High-precision attitude measurement and motion estimation of non-cooperative targets in space are critical for various on-orbit service missions, including tracking, docking, rendezvous, and debris removal. Compared with other non-contact methods, line-array LiDAR offers advantages such as high imaging resolution and a large field of view, making it an ideal tool for precise space target measurement. However, due to the imaging mechanism of line-array systems, which only capture one line information per scan, the dynamic imaging of moving targets results in intra-frame motion discrepancies caused by the relative motion between the target and the measurement system. Furthermore, environmental factors like lighting introduce noise, degrading the quality of point cloud data and complicating high-precision motion estimation for spatially non-cooperative targets. To address these challenges, we propose a hierarchical motion estimation method for spatially destabilized targets based on the expectation-maximization Gaussian mixture model (EM-GMM). This method is high-precision, stable, and robust, and it effectively overcomes the degradation of motion estimation accuracy caused by intra-frame motion discrepancies and measurement noise under a linear measurement system.

In this paper, we apply the EM-GMM framework to estimate the motion of spatially destabilized targets using point cloud data collected by a linear measurement system. A Gaussian mixture model (GMM) is introduced, establishing two layers of the expectation-maximization (EM) algorithm. In the first layer, the GMM’s center of mass is aligned to approximate the noiseless points by treating these noiseless points as hidden variables. The time continuity of the point cloud sequence is leveraged to correct the intra-frame motion discrepancies using a column-wise benchmark mapping method, which aligns the point cloud data across frames. By continuously refining the motion parameters, the first EM layer provides a coarse estimation. The second EM layer refines this by constructing noise reduction weights based on a combination of the hyperbolic tangent function and posteriori probabilities, creating virtual points that replace the noisy original measurements, thus enhancing robustness against noise.
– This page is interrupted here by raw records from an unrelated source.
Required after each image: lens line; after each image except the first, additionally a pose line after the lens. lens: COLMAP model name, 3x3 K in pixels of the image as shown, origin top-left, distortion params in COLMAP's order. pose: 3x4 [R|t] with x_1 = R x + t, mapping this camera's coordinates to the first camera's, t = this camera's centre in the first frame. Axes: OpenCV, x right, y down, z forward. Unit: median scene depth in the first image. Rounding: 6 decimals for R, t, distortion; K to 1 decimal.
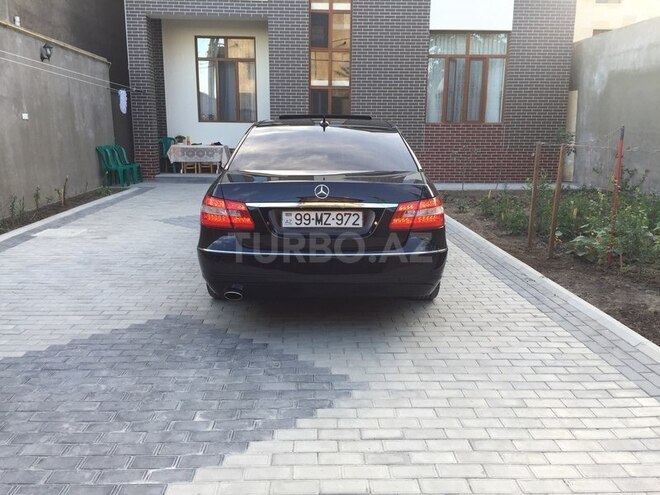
lens RADIAL K [[558.0, 0, 327.9], [0, 558.0, 242.4], [0, 0, 1]] dist [0.076957, -0.111740]
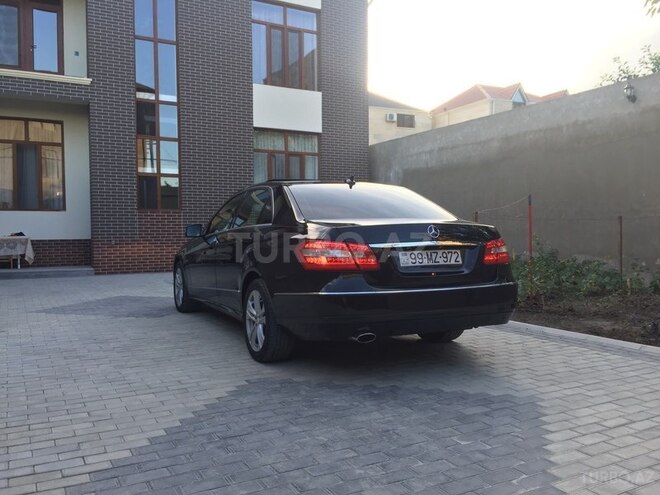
lens RADIAL K [[558.0, 0, 327.7], [0, 558.0, 243.2], [0, 0, 1]] dist [0.076957, -0.111740]
pose [[0.900114, -0.022123, 0.435093, -0.631215], [0.098016, 0.983389, -0.152772, 0.072816], [-0.424486, 0.180158, 0.887330, 0.123081]]
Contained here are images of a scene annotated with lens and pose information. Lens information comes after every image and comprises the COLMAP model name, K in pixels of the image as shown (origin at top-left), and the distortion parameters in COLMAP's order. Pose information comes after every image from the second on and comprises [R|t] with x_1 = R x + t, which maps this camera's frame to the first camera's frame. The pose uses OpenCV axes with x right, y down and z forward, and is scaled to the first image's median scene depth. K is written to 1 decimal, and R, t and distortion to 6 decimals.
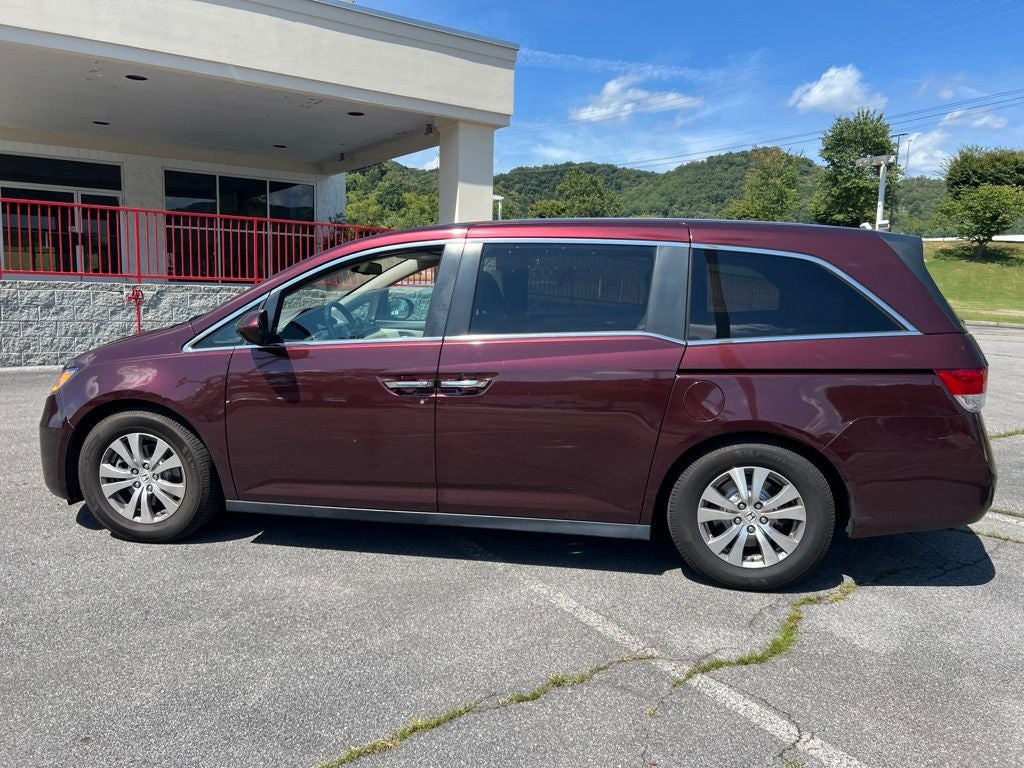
lens RADIAL K [[776.0, 0, 512.5], [0, 776.0, 385.1], [0, 0, 1]] dist [0.053316, -0.060034]
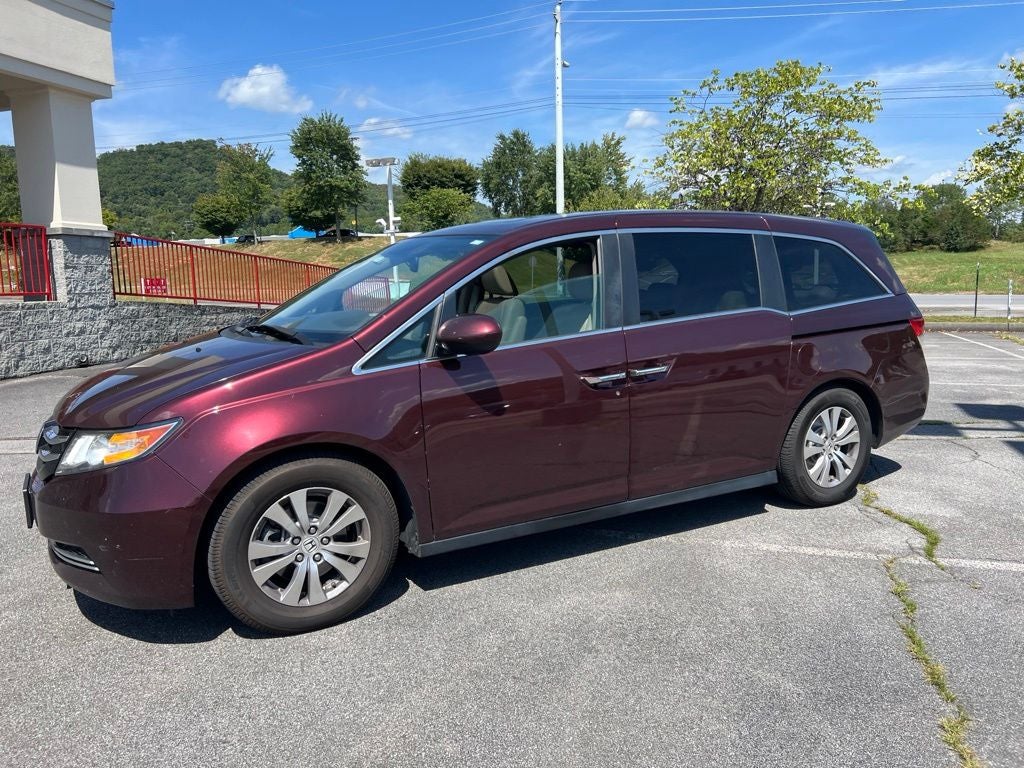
lens RADIAL K [[776.0, 0, 520.3], [0, 776.0, 394.0], [0, 0, 1]] dist [0.053316, -0.060034]
pose [[0.777747, -0.133312, 0.614278, -0.763090], [0.123225, 0.990625, 0.058971, -0.047979], [-0.616381, 0.029830, 0.786883, 0.272399]]
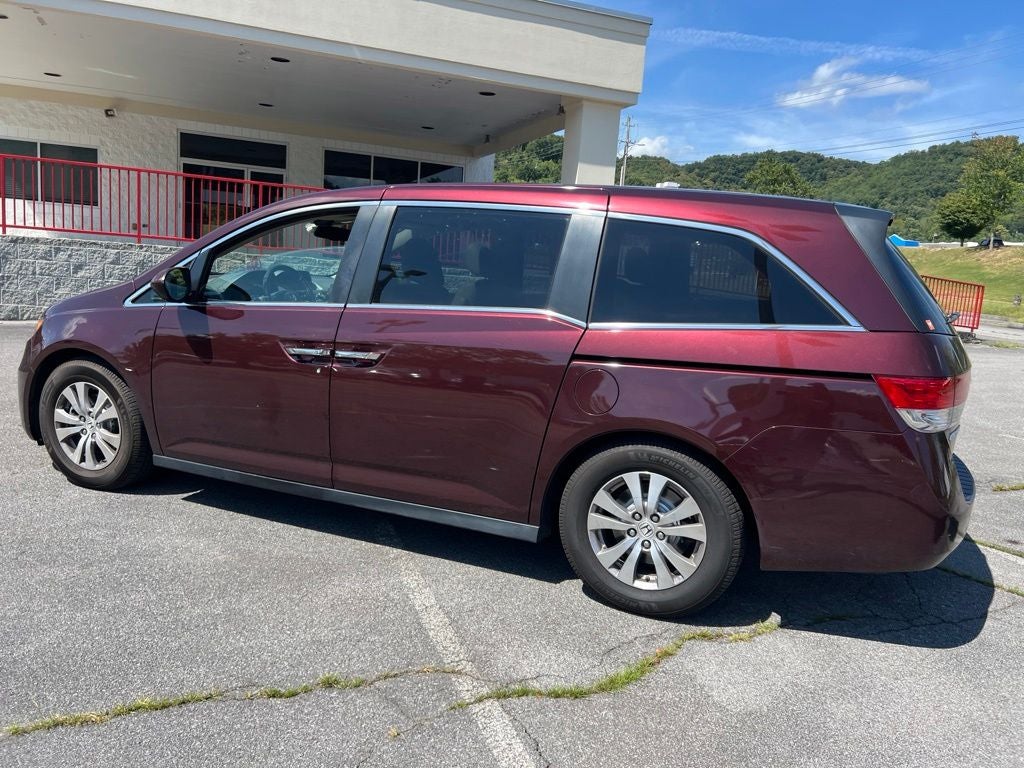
lens RADIAL K [[776.0, 0, 515.6], [0, 776.0, 380.6], [0, 0, 1]] dist [0.053316, -0.060034]
pose [[0.972457, 0.075466, -0.220527, 0.304563], [-0.073458, 0.997148, 0.017303, -0.000524], [0.221204, -0.000627, 0.975227, 0.112975]]
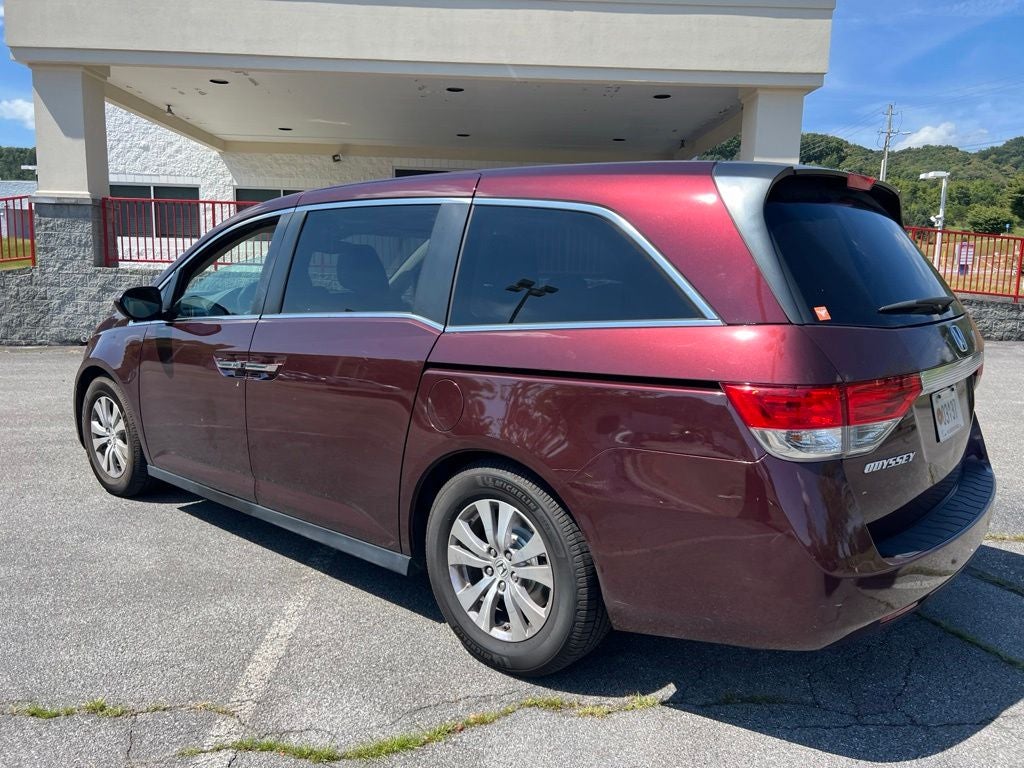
lens RADIAL K [[776.0, 0, 514.8], [0, 776.0, 383.5], [0, 0, 1]] dist [0.053316, -0.060034]
pose [[0.850962, 0.063956, -0.521319, 0.609448], [-0.062152, 0.997846, 0.020966, -0.018067], [0.521538, 0.014560, 0.853104, 0.341133]]
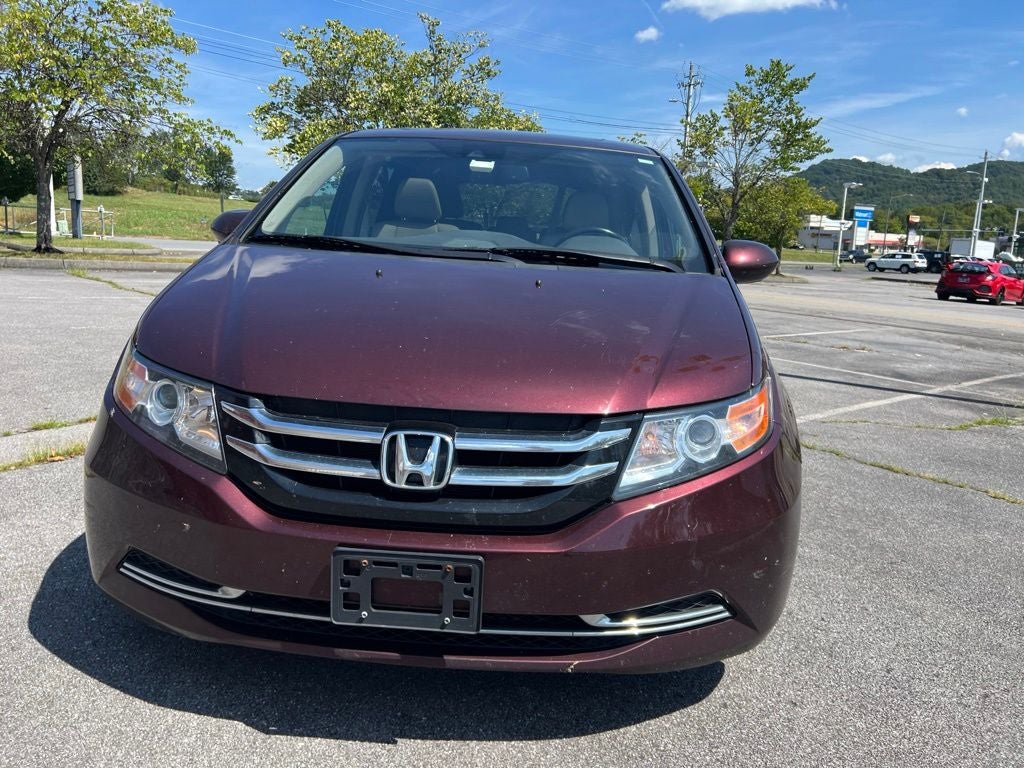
lens RADIAL K [[776.0, 0, 514.2], [0, 776.0, 386.2], [0, 0, 1]] dist [0.053316, -0.060034]
pose [[-0.110558, -0.223758, 0.968354, -1.061718], [0.088876, 0.968198, 0.233869, -0.151218], [-0.989888, 0.111919, -0.087155, 1.255812]]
Experiments are conducted using spatially destabilized targets under varying motion states and noise conditions, employing line-array LiDAR parameters (Table 1). The proposed method achieves high-precision motion estimation when initialized with 15 frames of input point cloud data (Fig. 2). The first EM layer successfully prevents the algorithm from converging on local optima. The noise reduction weights applied in the second EM layer significantly improve estimation accuracy (Table 3), with the average error reduced by 52.35% and 35.68%, and standard deviation reduced by 57.71% and 54.54% across 252 motion states compared to the first and second layers (Table 2). Finally, the performance is compared to three existing algorithms under various motion states and noise intensities. The experimental results demonstrate that the proposed algorithm effectively overcomes intra-frame motion discrepancies compared to other methods. The estimation accuracy remains stable across different angular velocities (Fig. 5). The average errors are reduced by 71.64%, 66.95%, and 53.61% at noise intensities of 0.5%?1.5%, yielding more accurate motion estimation with greater robustness to noise (Fig. 6). The noise correction is both more precise and robust (Fig. 6), with the algorithm maintaining higher accuracy even in cases of greater noise overlap (Fig. 7).

In this paper, we address the challenges posed by intra-frame motion discrepancies and noise in motion estimation for spatially destabilized targets under a linear measurement system by framing motion estimation as a probability density problem. We introduce a Gaussian mixture model and establish a hierarchical motion estimation method that incorporates column-wise benchmark mapping for spatially destabilized targets. In addition, we employ virtual points in place of the original measurement points to mitigate the effect of noise on motion estimation. Experimental results demonstrate that the proposed method outperforms traditional approaches in handling complex scenarios with intra-frame motion discrepancies and noise interference, delivering more accurate estimation results even under pronounced target movement and noisy point cloud sequences.